For your Tableau and R scripts, note the same in a Data Dictionary file that you can access 
easily in cloud storage. Suggestion: Evernote (free version, storage limits); Notepad in iOS; 
Note in Gmail; Google Doc; Notes in iOS; Stickies in iOS; etc.

Data Diary Examples
The following material was posted on NICAR-L, a listserv for data journalists. There are some great examples of how the pros use data diaries / data dictionaries in their workflow.

1) Geoff
This is a great question, and I’m finding as I think through my response that it’s helpful to remind myself of good practices.

I use Jupyter notebooks for when I’m doing analysis or exploration in Python or SQL and R Markdown for when I’m doing it in R. However, I would stress that any data diary you keep and keep in a detailed way that is useful to you and others later, regardless of format, is better than the one you don’t.

https://github.com/newsapps/public-notebooks/blob/master/Shooting%20victims%20by%20block.ipynb is an example of a representative but not great notebook for a small data task.

A few things that I try (but don’t always succeed) to do:

– Link to the source data, summary reports and codebooks near the top of my notebook. This is both a convenience to me, because I refer to these often, and especially to others who may not have seen those things before.
– Put a high level summary of why I’m interested in the data and what I’m trying to find at the top of the notebook. This keeps me focused as I’m doing my exploration and also is helpful for others who might be skimming.
– Keep a parking lot of questions (or potential concerns about validity or cleanliness of data) near the top of the notebook. That way I can quickly capture things I think about as I’m exploring or analyzing the data, while still staying focused.
– Near the end of my day (or the first thing the next morning), do a quick pass over a notebook I worked on during the day. Do my notes still make sense? Are they as clear as they could be? If not, try to clean them up.  If I don’t have time at the moment, I at least leave a “TODO” note to flag the section as needing some love.
– Share the notebook with someone else as early as possible, even if you’re still in-progress. This is the most helpful way to know if I’m capturing your process with enough granularity. Or maybe I’m getting too granular. If so, is there a way to summarize  process and findings at the top of a section?
– If using code, don’t give a play-by-play of the code in text. Instead, describe what I’m trying to find out, why it’s important and why I’m taking a particular approach. Also note any assumptions my code is making.
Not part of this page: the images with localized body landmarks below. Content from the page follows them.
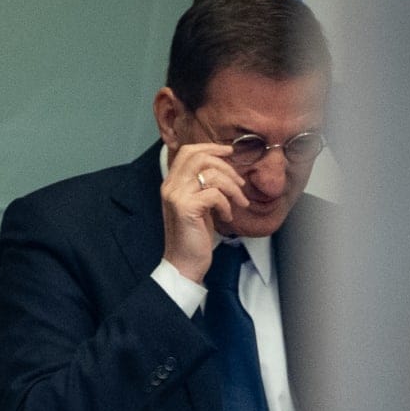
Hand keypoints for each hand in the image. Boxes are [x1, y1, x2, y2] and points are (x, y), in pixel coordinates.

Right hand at [160, 142, 246, 282]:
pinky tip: (226, 216)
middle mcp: (170, 186)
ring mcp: (176, 196)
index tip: (229, 152)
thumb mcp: (198, 204)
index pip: (188, 152)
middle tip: (239, 183)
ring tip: (238, 202)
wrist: (184, 262)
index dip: (211, 147)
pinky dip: (226, 204)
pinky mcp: (186, 208)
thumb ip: (202, 185)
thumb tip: (224, 167)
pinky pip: (214, 194)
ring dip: (232, 188)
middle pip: (199, 157)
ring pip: (211, 174)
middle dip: (226, 167)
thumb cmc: (194, 235)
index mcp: (171, 183)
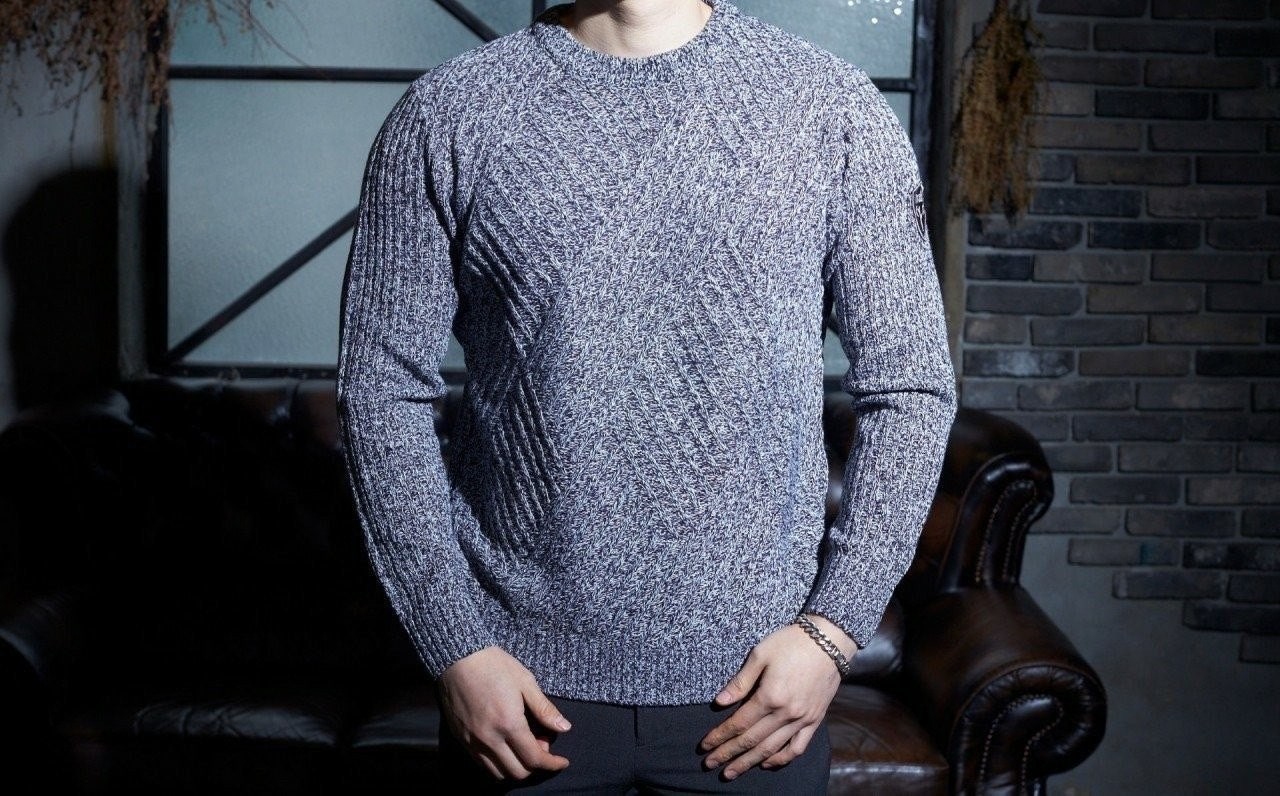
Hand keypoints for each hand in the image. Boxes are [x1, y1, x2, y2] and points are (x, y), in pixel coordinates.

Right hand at [437, 645, 573, 781]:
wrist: (457, 657)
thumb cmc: (494, 665)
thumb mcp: (525, 681)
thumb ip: (544, 709)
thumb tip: (564, 728)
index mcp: (509, 723)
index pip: (535, 759)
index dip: (552, 764)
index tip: (562, 761)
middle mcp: (490, 739)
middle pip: (518, 773)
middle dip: (535, 766)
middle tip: (541, 744)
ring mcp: (473, 742)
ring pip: (498, 774)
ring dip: (516, 768)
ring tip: (523, 746)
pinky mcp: (461, 740)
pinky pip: (482, 764)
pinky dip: (498, 764)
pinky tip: (505, 746)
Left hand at [698, 615, 856, 779]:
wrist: (829, 641)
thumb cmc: (791, 642)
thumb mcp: (760, 654)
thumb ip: (740, 682)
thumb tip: (719, 702)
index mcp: (770, 696)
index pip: (739, 723)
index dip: (720, 736)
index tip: (704, 746)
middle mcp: (786, 713)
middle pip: (751, 741)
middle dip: (728, 754)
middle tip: (709, 765)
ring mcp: (802, 720)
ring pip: (772, 749)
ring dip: (749, 763)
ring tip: (731, 772)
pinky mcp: (815, 720)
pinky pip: (797, 747)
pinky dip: (781, 759)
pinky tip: (767, 763)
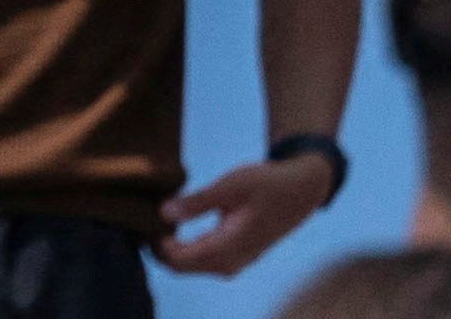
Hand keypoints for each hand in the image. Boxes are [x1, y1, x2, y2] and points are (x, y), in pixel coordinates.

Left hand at [157, 150, 340, 280]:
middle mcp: (228, 264)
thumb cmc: (270, 183)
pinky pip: (200, 261)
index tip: (146, 219)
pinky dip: (185, 248)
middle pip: (179, 267)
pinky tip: (178, 228)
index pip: (177, 260)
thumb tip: (162, 212)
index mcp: (228, 248)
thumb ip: (198, 201)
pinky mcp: (234, 259)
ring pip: (189, 266)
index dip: (156, 242)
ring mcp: (232, 265)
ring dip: (171, 249)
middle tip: (148, 219)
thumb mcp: (234, 184)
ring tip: (161, 221)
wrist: (304, 189)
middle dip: (160, 247)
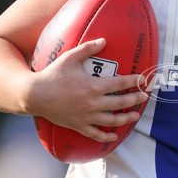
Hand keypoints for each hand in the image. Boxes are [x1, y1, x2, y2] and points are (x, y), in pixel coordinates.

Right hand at [28, 38, 148, 141]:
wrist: (34, 95)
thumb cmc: (52, 75)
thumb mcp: (70, 58)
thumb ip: (88, 49)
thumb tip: (104, 40)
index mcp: (92, 86)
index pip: (119, 84)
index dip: (134, 82)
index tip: (143, 80)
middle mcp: (92, 103)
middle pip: (120, 103)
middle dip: (135, 99)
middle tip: (144, 96)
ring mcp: (86, 117)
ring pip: (112, 120)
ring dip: (126, 118)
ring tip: (135, 115)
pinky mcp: (79, 126)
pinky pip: (96, 134)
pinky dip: (106, 136)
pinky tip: (114, 136)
Hopefully this is helpful.

Best,
Geoff
2) Christian McDonald
Oh, do I have feelings about this one…
I keep a data diary for myself that has everything from notes about public information requests, notes about where I got data, descriptions of what I did, sql queries and all kinds of things. I sometimes also make a data report that is really RESULTS of what I learned, as opposed to how I got there in the data diary. The data report is more for other reporters, editors and maybe sources, but the diary is for me, so less formal.
These days I’m trying to script more of my work using Jupyter Notebooks, which then tends to be a mix of the two. It has info about where the data came from and the code that made the result. Sometimes it is written for future me, sometimes for the public. Generally, I’ll still keep a personal data diary just for my future self, ‘cause I can’t remember what I did yesterday much less last week.
Data diaries I tend to write in markdown files on my machine so code doesn’t get wigged with curly-quote translations. Data reports are typically Google Docs or Jupyter Notebooks on Github.